Between them I walked, the wooden platform separating from the fall no wider than a child is tall.
In the waking world heights drew me to edges, the plummet enticing me as much as the crack of bone on cement repelled me. I had friends who had died in such a way and a part of me wondered what their last thoughts were as they impacted the hard earth.
I walked with the heavens as my company.
Below a howl wound through the green, a moment later another answered it.
I stopped.
Beneath me the platform ended, its edge broken in a wide curve as if bitten and I cursed myself for my wandering thoughts.
Of course my Dream Self would offer me nothing but a fall, the devil inside me could do little else.
I had always seen him there in me shadow, his smile was like mine and in his reasonable conversation other devils lurked.
Our darker selves knew all the tricks and this one had left me no choices.
“There is only forward.” I said and leapt.

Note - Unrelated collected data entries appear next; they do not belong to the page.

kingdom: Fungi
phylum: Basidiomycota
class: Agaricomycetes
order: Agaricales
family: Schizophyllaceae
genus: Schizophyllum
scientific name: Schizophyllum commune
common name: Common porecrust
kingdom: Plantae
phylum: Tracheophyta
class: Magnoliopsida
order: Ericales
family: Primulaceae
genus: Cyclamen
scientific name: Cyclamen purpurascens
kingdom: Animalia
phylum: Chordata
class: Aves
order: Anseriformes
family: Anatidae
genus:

The supports on which the platform sat rushed past me as I fell, a latticework of irregular beams some braced with brass clamps that glistened in the moonlight while other were tied with sodden ropes being pecked by birds.
I fell, the air pushed against me, a cushion repelling me.
I thought of the tale of Icarus and thought perhaps the inverse of his tale might also be true. If flying too close to the sun is in question would a fall to the depths be advisable?
The ground rushed up to greet me.
Before I hit it, the moment before the flesh of my face met the cold grass, I thought of the old wives’ tale about falling in dreams. You always woke before you hit, they said, or you never woke at all.
Time froze.
I hung in the air, suspended.
I reached out and brushed my hand through the grass.
Time is an illusion, dream time doubly so, and my only enemy in here is myself and the demons that inhabit me; and those things were opponent enough.
I climbed from the sky, like stepping from an invisible swing and placed my feet into the long grass. Around me the green rolled in all directions, mounds of earth lay before me, as wide as I was tall and this made me think of a story I once wrote.
Were my stories my demons or where they ways of exorcising them?
Where they a legacy or sorts in lieu of lack of children?
Where they nothing more than a distraction?
When the cold air hit the tears on my face I realised I was crying; but I didn’t understand why so, to distract myself, I walked deeper into the green.